A noticia é de GABRIELA BENTO. Ao todo, foram expedidos 37 mandados de busca e apreensão e 11 de prisão em Pernambuco e no Rio Grande do Norte. Destes, nove foram cumpridos. Segundo as investigações, candidatos pagavam valores que podiam chegar a R$ 70 mil para garantir aprovação.
No âmbito da operação Kyma, que apura fraudes no concurso do TJPE, o grupo atuava de forma estruturada e contava, inclusive, com infiltração no processo de aplicação das provas. De acordo com o delegado Júlio César, havia uma pessoa que se infiltrava na banca, capturava imagens do conteúdo e repassava para o líder da organização, que distribuía as questões para resolução e depois devolvia os gabaritos aos clientes.

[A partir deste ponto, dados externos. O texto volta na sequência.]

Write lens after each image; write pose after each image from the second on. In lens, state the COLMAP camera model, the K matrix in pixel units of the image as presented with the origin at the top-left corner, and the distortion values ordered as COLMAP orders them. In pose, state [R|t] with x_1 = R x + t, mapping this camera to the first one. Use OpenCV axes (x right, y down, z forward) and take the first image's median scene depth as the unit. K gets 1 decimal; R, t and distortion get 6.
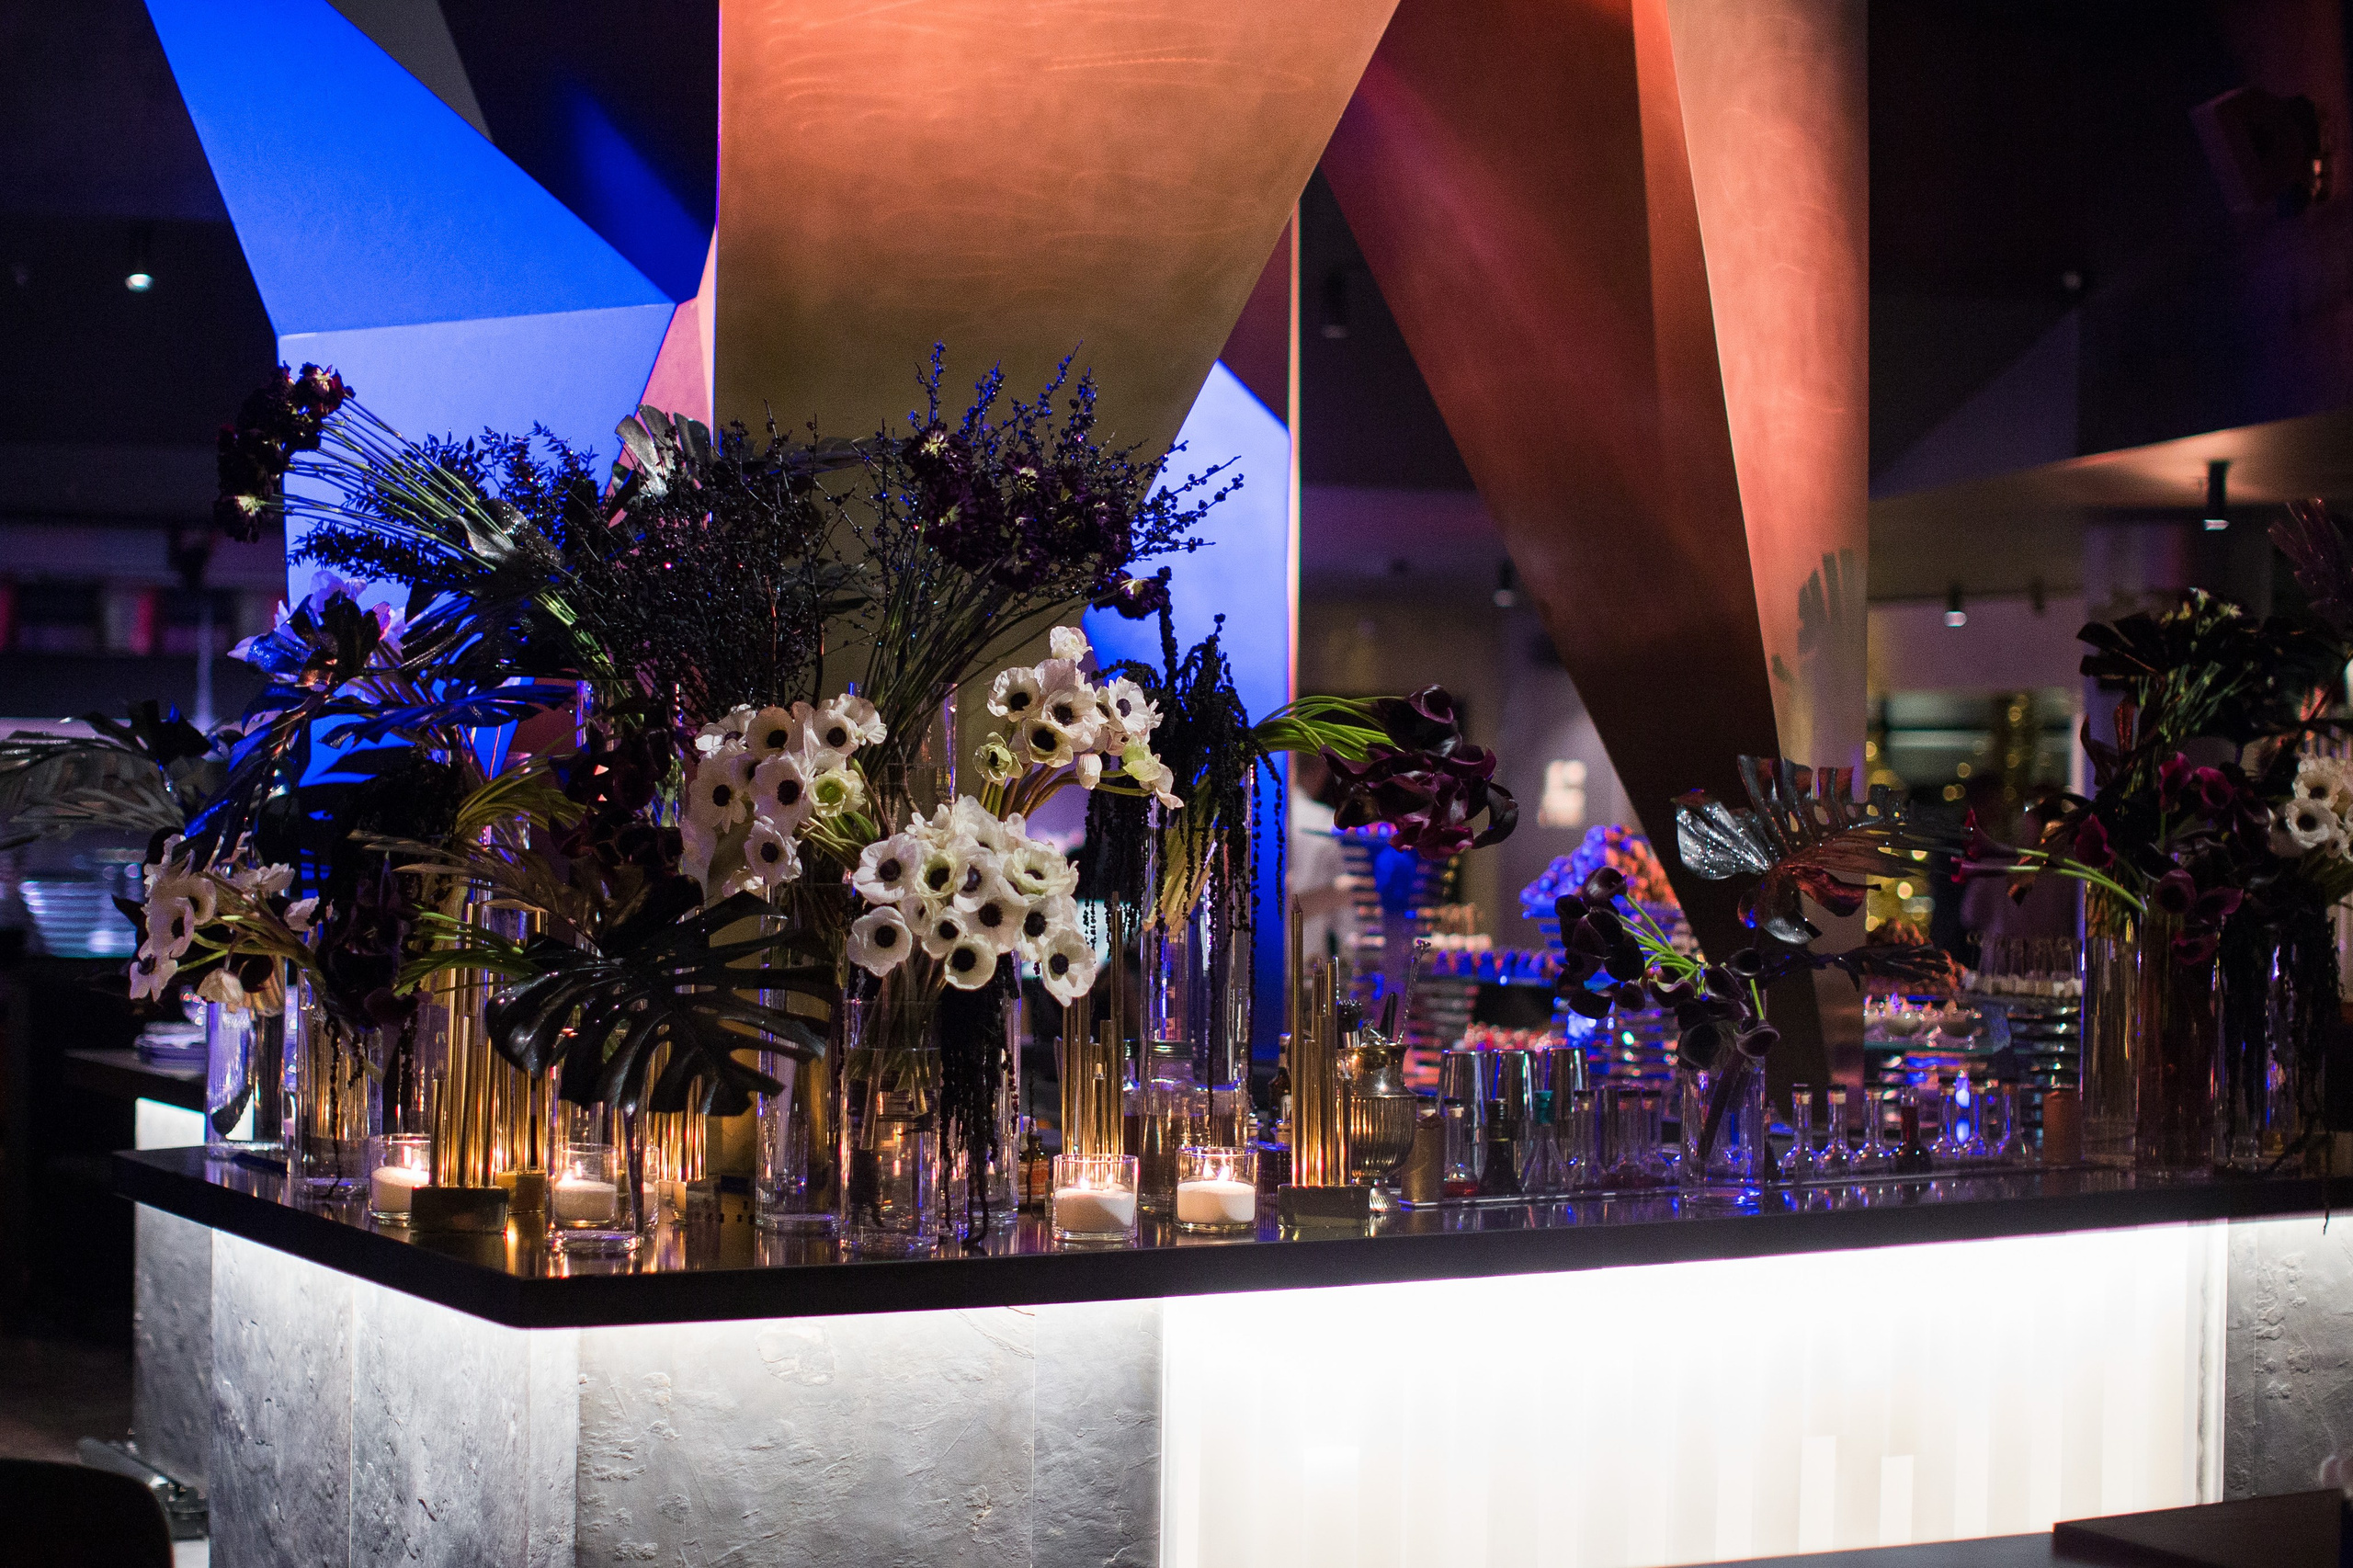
lens RADIAL K [[3461.8, 0, 1176.5], [0, 3461.8, 784.0], [0, 0, 1]] dist [-0.216297, 0.087634]
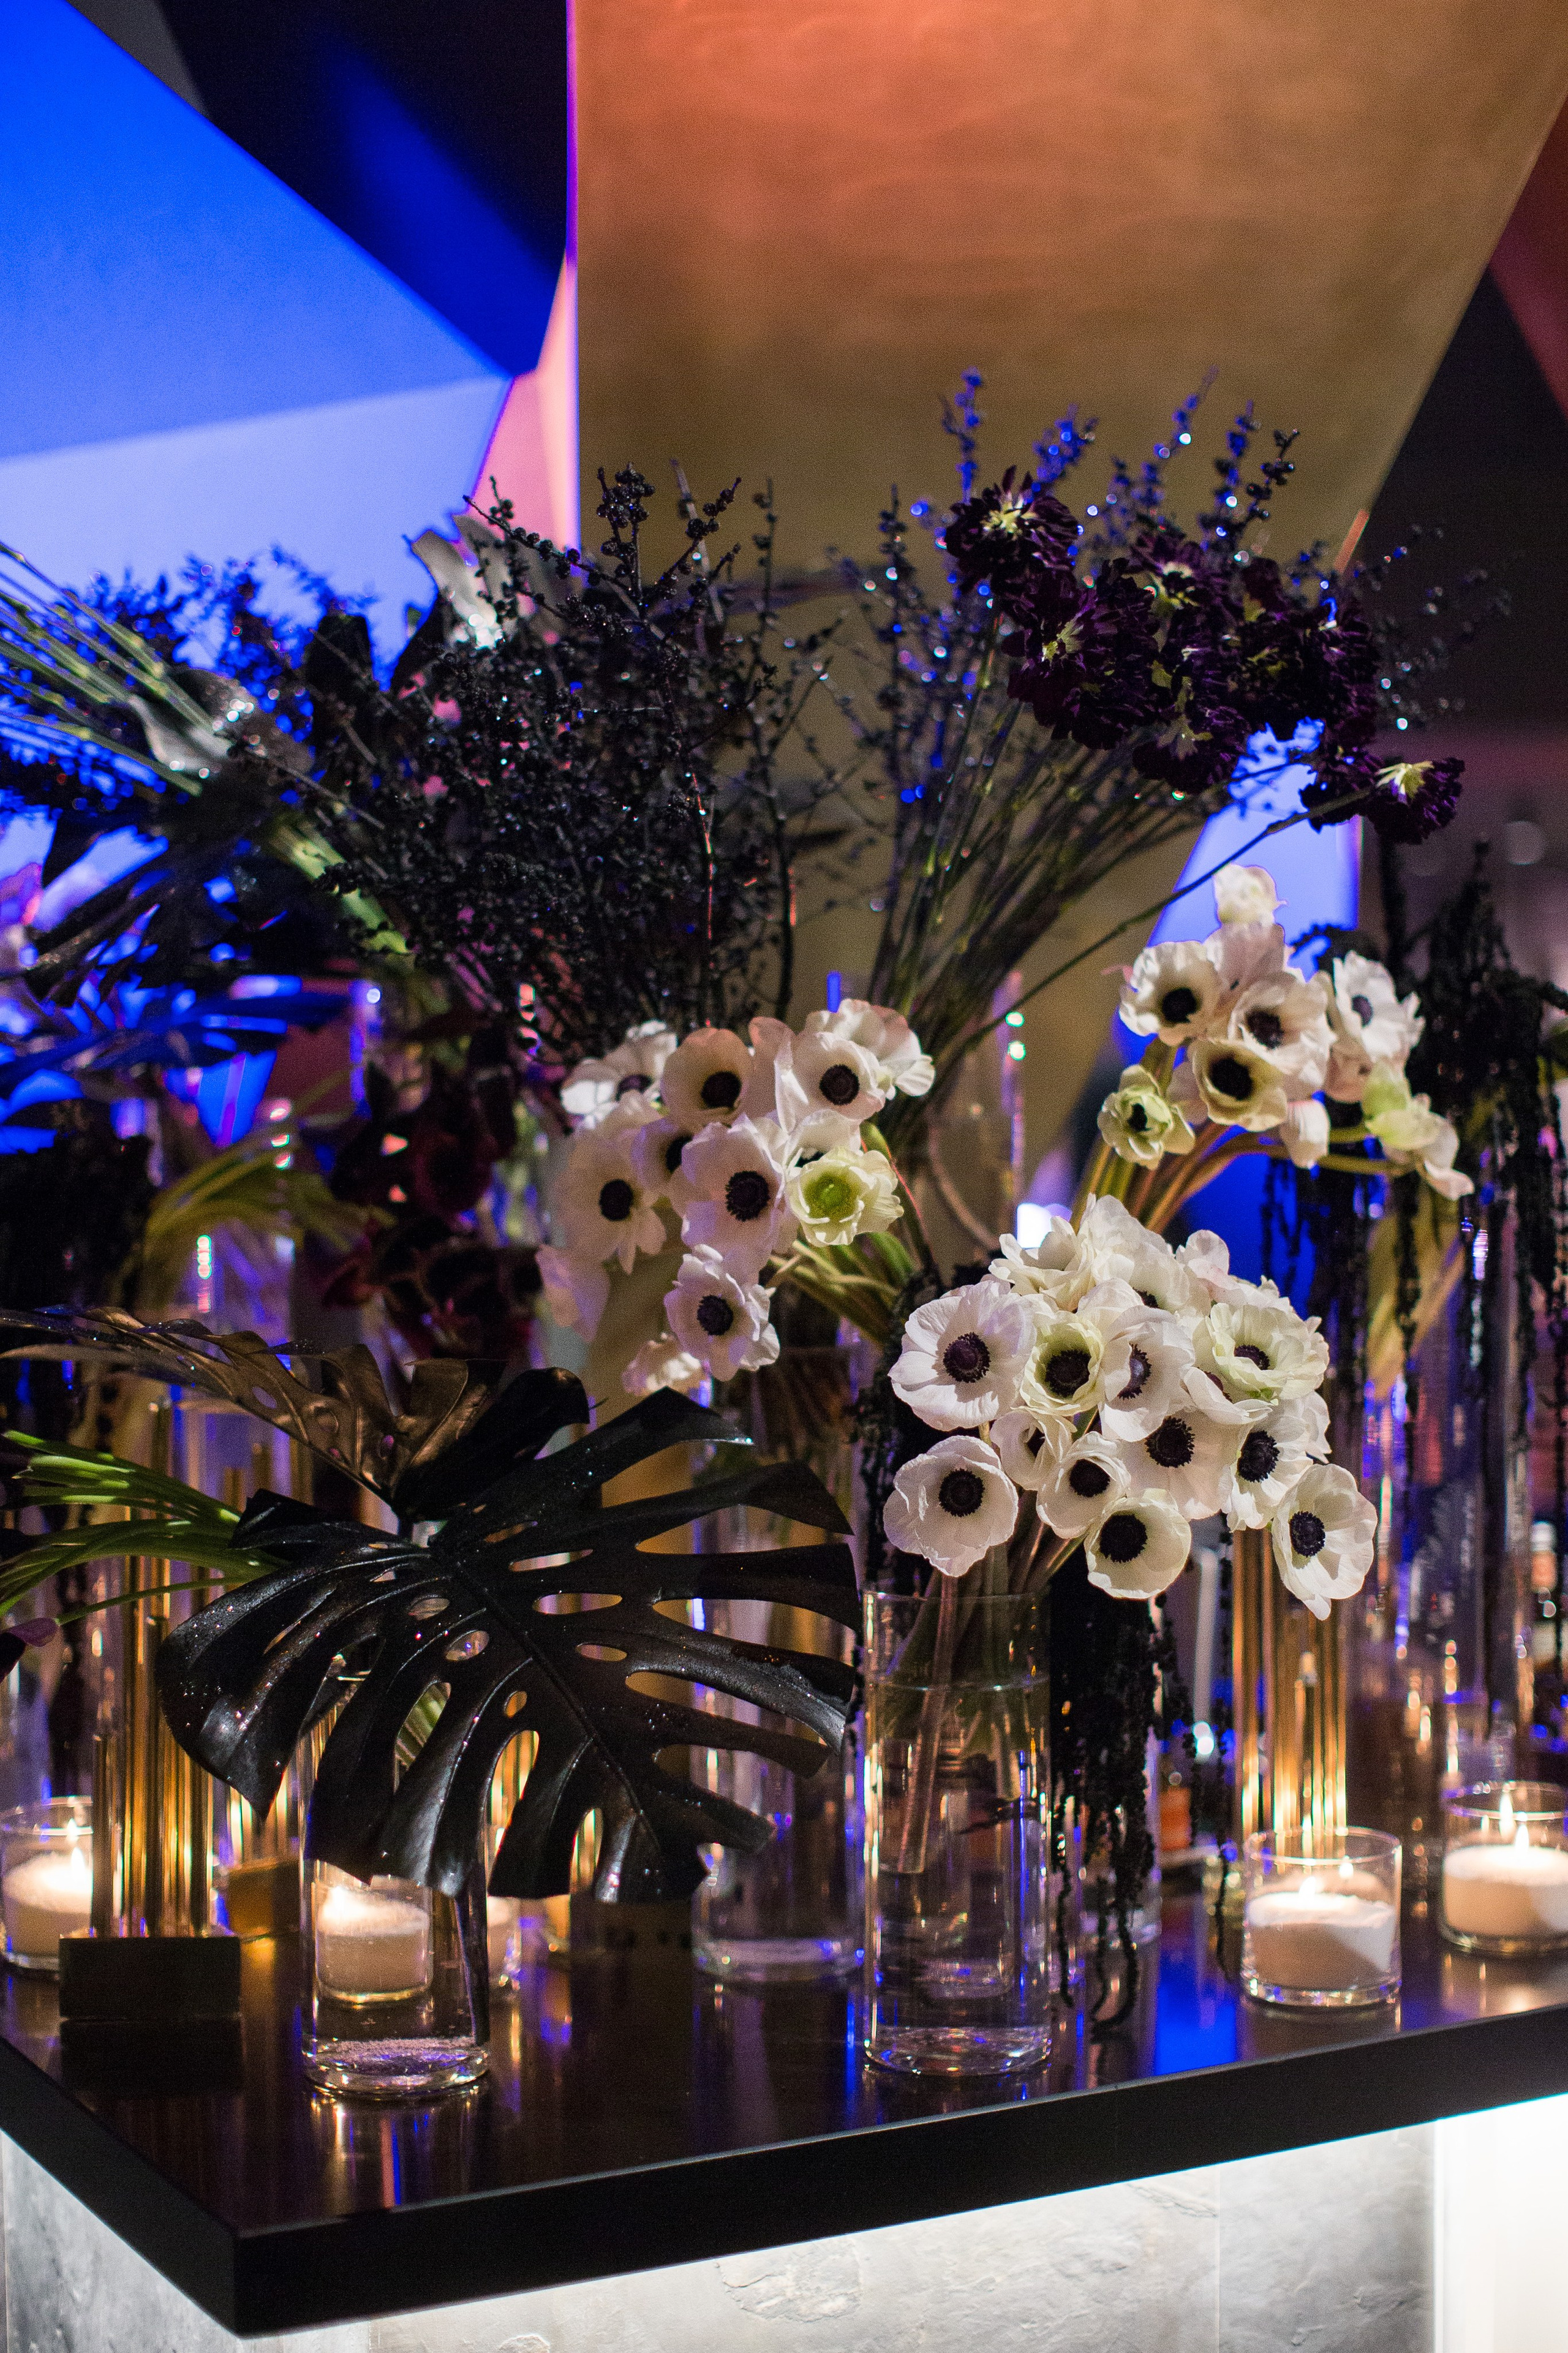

As apurações indicam que o esquema funcionava há cerca de uma década e utilizava diferentes métodos de fraude. Parte dos candidatos recebia respostas por meio de dispositivos eletrônicos, como pontos conectados a celulares adaptados para burlar detectores de metal. Outros tinham acesso prévio ao gabarito e levavam as respostas escondidas para consulta durante a prova.
Ainda segundo o delegado, havia suporte logístico no dia dos exames, com orientação a candidatos sobre como ocultar materiais e consultar respostas sem levantar suspeitas.
A investigação começou no fim de 2025, após denúncias, e contou com cooperação entre a Polícia Civil, a Polícia Federal e outros órgãos. A análise de um grande volume de dados permitiu identificar a origem do vazamento e mapear a atuação do grupo.
De acordo com a polícia, também há indícios de participação ativa de alguns candidatos, que não apenas compravam os gabaritos, mas auxiliavam na logística da fraude, seja transportando equipamentos ou captando novos interessados.
Materiais como provas, celulares e mídias digitais foram apreendidos e serão analisados para reforçar as evidências. A polícia apura ainda a possível conexão entre os investigados nas duas operações, já que o modo de atuação é semelhante.
Os suspeitos poderão responder por organização criminosa, fraude em concurso público e lavagem de dinheiro. As investigações seguem em andamento.